AIM OF THE TASK
Please give the entries below again exactly, omitting every picture.

SOURCE DATA
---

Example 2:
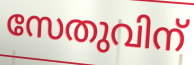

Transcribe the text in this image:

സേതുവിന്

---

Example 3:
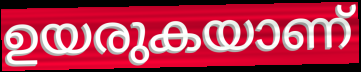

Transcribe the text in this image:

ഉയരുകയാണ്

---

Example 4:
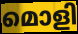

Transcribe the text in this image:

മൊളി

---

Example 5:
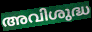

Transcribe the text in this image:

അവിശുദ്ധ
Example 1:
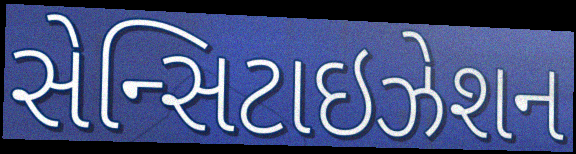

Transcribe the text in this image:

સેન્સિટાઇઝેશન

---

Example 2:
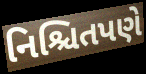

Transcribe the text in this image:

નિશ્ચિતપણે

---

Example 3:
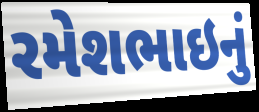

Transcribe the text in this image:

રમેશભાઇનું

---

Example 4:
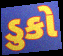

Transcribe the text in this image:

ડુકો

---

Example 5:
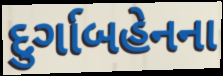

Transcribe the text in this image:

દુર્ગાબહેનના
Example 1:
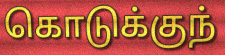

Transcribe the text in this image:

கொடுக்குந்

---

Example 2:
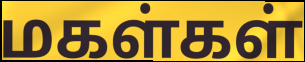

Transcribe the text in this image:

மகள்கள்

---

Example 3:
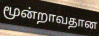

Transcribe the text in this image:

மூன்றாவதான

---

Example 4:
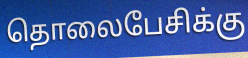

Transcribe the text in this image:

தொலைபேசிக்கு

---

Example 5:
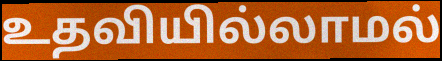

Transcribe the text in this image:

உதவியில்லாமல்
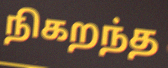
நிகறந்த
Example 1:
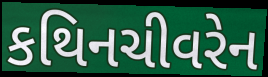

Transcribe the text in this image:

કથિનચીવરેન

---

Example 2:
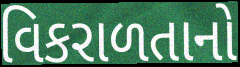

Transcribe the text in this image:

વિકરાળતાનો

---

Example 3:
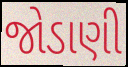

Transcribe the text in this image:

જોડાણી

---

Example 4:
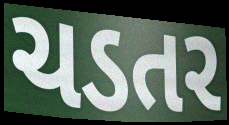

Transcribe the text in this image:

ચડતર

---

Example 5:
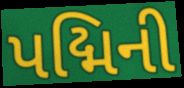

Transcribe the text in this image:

YOUR SOLUTION
---

Example 2:

Transcribe the text in this image:

സേതുവിന്

---

Example 3:

Transcribe the text in this image:

ഉയരുകയാണ്

---

Example 4:

Transcribe the text in this image:

മൊളി

---

Example 5:

Transcribe the text in this image:

അവിശുദ്ധ
Example 1:

Transcribe the text in this image:

સેન્સિટાઇઝેશન

---

Example 2:

Transcribe the text in this image:

નિશ્ચિતપણે

---

Example 3:

Transcribe the text in this image:

રમેશભાઇનું

---

Example 4:

Transcribe the text in this image:

ડુકો

---

Example 5:

Transcribe the text in this image:

દુર્ગાબહેનના
Example 1:

Transcribe the text in this image:

கொடுக்குந்

---

Example 2:

Transcribe the text in this image:

மகள்கள்

---

Example 3:

Transcribe the text in this image:

மூன்றாவதான

---

Example 4:

Transcribe the text in this image:

தொலைபேசிக்கு

---

Example 5:

Transcribe the text in this image:

உதவியில்லாமல்
நிகறந்த
Example 1:

Transcribe the text in this image:

કથિનચીવરેન

---

Example 2:

Transcribe the text in this image:

વિકરાળતાનો

---

Example 3:

Transcribe the text in this image:

જોડાણી

---

Example 4:

Transcribe the text in this image:

ચડતર

---

Example 5:

Transcribe the text in this image:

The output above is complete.